## Work required
Reproduce every line of the material below without any changes, keeping the same order and line breaks.

## Exercise data
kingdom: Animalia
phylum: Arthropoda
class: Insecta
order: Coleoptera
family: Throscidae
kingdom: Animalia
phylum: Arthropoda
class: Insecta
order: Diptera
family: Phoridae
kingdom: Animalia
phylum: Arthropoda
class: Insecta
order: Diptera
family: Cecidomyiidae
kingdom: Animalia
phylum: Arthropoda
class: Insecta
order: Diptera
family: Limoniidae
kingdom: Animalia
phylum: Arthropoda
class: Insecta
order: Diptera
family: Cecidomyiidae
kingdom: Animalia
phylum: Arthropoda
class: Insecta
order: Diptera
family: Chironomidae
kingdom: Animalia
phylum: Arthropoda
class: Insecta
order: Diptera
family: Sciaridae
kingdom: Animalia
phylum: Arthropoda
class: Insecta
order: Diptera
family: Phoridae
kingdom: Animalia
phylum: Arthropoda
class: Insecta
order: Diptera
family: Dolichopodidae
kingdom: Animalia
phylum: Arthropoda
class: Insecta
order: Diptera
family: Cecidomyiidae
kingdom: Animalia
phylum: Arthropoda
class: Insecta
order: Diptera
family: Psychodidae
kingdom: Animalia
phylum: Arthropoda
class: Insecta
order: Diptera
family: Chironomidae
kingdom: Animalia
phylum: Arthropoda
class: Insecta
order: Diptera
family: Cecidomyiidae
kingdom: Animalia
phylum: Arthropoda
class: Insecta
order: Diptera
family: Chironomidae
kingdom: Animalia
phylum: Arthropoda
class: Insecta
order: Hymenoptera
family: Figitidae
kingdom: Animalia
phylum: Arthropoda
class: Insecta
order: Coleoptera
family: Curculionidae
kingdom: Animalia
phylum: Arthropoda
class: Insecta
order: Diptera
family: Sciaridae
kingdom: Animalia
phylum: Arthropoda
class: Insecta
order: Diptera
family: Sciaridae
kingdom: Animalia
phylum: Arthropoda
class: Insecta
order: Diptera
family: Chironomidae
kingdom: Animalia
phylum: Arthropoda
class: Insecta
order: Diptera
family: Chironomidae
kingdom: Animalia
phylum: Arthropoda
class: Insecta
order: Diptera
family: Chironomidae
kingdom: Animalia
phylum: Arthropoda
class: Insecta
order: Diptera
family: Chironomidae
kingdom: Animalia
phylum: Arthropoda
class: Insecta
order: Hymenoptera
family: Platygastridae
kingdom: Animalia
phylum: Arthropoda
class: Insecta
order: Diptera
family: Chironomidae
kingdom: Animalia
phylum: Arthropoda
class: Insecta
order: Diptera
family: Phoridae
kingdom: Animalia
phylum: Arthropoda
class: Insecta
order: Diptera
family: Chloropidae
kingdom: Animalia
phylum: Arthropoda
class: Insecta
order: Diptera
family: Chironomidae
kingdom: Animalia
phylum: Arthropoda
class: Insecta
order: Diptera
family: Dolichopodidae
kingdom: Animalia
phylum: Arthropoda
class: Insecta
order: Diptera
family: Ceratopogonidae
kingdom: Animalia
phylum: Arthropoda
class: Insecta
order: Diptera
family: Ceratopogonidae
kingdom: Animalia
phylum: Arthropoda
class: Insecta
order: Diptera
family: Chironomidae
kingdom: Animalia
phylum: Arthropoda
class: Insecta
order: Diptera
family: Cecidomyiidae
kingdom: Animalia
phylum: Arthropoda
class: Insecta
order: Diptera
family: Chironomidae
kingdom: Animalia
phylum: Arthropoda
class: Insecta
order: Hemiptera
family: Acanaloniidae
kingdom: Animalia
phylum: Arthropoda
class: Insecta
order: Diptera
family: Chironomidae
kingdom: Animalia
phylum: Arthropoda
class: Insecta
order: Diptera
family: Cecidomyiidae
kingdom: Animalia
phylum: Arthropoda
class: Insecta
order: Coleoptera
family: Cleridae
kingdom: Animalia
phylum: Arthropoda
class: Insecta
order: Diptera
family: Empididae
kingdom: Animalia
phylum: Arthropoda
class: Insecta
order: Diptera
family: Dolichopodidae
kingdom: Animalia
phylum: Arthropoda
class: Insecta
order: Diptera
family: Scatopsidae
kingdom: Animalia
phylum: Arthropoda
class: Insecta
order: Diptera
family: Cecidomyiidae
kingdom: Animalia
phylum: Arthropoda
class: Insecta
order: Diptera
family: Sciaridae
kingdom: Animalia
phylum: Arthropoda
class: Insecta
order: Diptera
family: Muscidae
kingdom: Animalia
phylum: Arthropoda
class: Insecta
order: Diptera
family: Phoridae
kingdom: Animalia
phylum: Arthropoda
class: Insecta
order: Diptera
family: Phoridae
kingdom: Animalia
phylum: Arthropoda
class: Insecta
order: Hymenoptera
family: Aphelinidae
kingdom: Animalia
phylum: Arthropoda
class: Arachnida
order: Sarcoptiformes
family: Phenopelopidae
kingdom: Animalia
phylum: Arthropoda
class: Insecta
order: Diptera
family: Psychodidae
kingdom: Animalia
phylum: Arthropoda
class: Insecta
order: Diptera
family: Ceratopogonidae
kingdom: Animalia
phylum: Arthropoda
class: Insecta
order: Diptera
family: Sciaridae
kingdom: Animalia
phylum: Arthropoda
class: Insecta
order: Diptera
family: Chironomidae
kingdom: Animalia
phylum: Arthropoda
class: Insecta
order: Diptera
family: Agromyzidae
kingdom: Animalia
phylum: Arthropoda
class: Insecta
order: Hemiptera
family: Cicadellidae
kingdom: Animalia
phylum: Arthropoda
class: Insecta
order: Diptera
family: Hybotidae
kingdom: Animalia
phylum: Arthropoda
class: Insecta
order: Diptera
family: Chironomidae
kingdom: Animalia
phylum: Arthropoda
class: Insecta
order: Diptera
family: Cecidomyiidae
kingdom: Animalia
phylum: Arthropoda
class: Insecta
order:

## Solution to the problem
kingdom: Animalia
phylum: Arthropoda
class: Insecta
order: Coleoptera
family: Throscidae
kingdom: Animalia
phylum: Arthropoda
class: Insecta
order: Diptera
family: Phoridae
kingdom: Animalia
phylum: Arthropoda
class: Insecta
order: Diptera
family: Cecidomyiidae
kingdom: Animalia
phylum: Arthropoda
class: Insecta
order: Diptera
family: Limoniidae
kingdom: Animalia
phylum: Arthropoda
class: Insecta
order: Diptera
family: Cecidomyiidae
kingdom: Animalia
phylum: Arthropoda
class: Insecta
order: Diptera
family: Chironomidae
kingdom: Animalia
phylum: Arthropoda
class: Insecta
order: Diptera
family: Sciaridae
kingdom: Animalia
phylum: Arthropoda
class: Insecta
order: Diptera
family: Phoridae
kingdom: Animalia
phylum: Arthropoda
class: Insecta
order: Diptera
family: Dolichopodidae
kingdom: Animalia
phylum: Arthropoda
class: Insecta
order: Diptera
family: Cecidomyiidae
kingdom: Animalia
phylum: Arthropoda
class: Insecta
order: Diptera
family: Psychodidae
kingdom: Animalia
phylum: Arthropoda
class: Insecta
order: Diptera
family: Chironomidae
kingdom: Animalia
phylum: Arthropoda
class: Insecta
order: Diptera
family: Cecidomyiidae
kingdom: Animalia
phylum: Arthropoda
class: Insecta
order: Diptera
family: Chironomidae
kingdom: Animalia
phylum: Arthropoda
class: Insecta
order: Hymenoptera
family: Figitidae
kingdom: Animalia
phylum: Arthropoda
class: Insecta
order: Coleoptera
family: Curculionidae
kingdom: Animalia
phylum: Arthropoda
class: Insecta
order: Diptera
family: Sciaridae
kingdom: Animalia
phylum: Arthropoda
class: Insecta
order: Diptera
family: Sciaridae
kingdom: Animalia
phylum: Arthropoda
class: Insecta
order: Diptera
family: Chironomidae
kingdom: Animalia
phylum: Arthropoda
class: Insecta
order: Diptera
family: Chironomidae
kingdom: Animalia
phylum: Arthropoda
class: Insecta
order: Diptera
family: Chironomidae
kingdom: Animalia
phylum: Arthropoda
class: Insecta
order: Diptera
family: Chironomidae
kingdom: Animalia
phylum: Arthropoda
class: Insecta
order: Hymenoptera
family: Platygastridae
kingdom: Animalia
phylum: Arthropoda
class: Insecta
order: Diptera
family: Chironomidae
kingdom: Animalia
phylum: Arthropoda
class: Insecta
order: Diptera
family: Phoridae
kingdom: Animalia
phylum: Arthropoda
class: Insecta
order: Diptera
family: Chloropidae
kingdom: Animalia
phylum: Arthropoda
class: Insecta
order: Diptera
family: Chironomidae
kingdom: Animalia
phylum: Arthropoda
class: Insecta
order: Diptera
family: Dolichopodidae
kingdom: Animalia
phylum: Arthropoda
class: Insecta
order: Diptera
family: Ceratopogonidae
kingdom: Animalia
phylum: Arthropoda
class: Insecta
order: Diptera
family: Ceratopogonidae
kingdom: Animalia
phylum: Arthropoda
class: Insecta
order: Diptera
family: Chironomidae
kingdom: Animalia
phylum: Arthropoda
class: Insecta
order: Diptera
family: Cecidomyiidae
kingdom: Animalia
phylum: Arthropoda
class: Insecta
order: Diptera
family: Chironomidae
kingdom: Animalia
phylum: Arthropoda
class: Insecta
order: Hemiptera
family: Acanaloniidae
kingdom: Animalia
phylum: Arthropoda
class: Insecta
order: Diptera
family: Chironomidae
kingdom: Animalia
phylum: Arthropoda
class: Insecta
order: Diptera
family: Cecidomyiidae
kingdom: Animalia
phylum: Arthropoda
class: Insecta
order: Coleoptera
family: Cleridae
kingdom: Animalia
phylum: Arthropoda
class: Insecta
order: Diptera
family: Empididae
kingdom: Animalia
phylum: Arthropoda
class: Insecta
order: Diptera
family: Dolichopodidae
kingdom: Animalia
phylum: Arthropoda
class: Insecta
order: Diptera
family: Scatopsidae
kingdom: Animalia
phylum: Arthropoda
class: Insecta
order: Diptera
family: Cecidomyiidae
kingdom: Animalia
phylum: Arthropoda
class: Insecta
order: Diptera
family: Sciaridae
kingdom: Animalia
phylum: Arthropoda
class: Insecta
order: Diptera
family: Muscidae
kingdom: Animalia
phylum: Arthropoda
class: Insecta
order: Diptera
family: Phoridae
kingdom: Animalia
phylum: Arthropoda
class: Insecta
order: Diptera
family: Phoridae
kingdom: Animalia
phylum: Arthropoda
class: Insecta
order: Hymenoptera
family: Aphelinidae
kingdom: Animalia
phylum: Arthropoda
class: Arachnida
order: Sarcoptiformes
family: Phenopelopidae
kingdom: Animalia
phylum: Arthropoda
class: Insecta
order: Diptera
family: Psychodidae
kingdom: Animalia
phylum: Arthropoda
class: Insecta
order: Diptera
family: Ceratopogonidae
kingdom: Animalia
phylum: Arthropoda
class: Insecta
order: Diptera
family: Sciaridae
kingdom: Animalia
phylum: Arthropoda
class: Insecta
order: Diptera
family: Chironomidae
kingdom: Animalia
phylum: Arthropoda
class: Insecta
order: Diptera
family: Agromyzidae
kingdom: Animalia
phylum: Arthropoda
class: Insecta
order: Hemiptera
family: Cicadellidae
kingdom: Animalia
phylum: Arthropoda
class: Insecta
order: Diptera
family: Hybotidae
kingdom: Animalia
phylum: Arthropoda
class: Insecta
order: Diptera
family: Chironomidae
kingdom: Animalia
phylum: Arthropoda
class: Insecta
order: Diptera
family: Cecidomyiidae
kingdom: Animalia
phylum: Arthropoda
class: Insecta
order:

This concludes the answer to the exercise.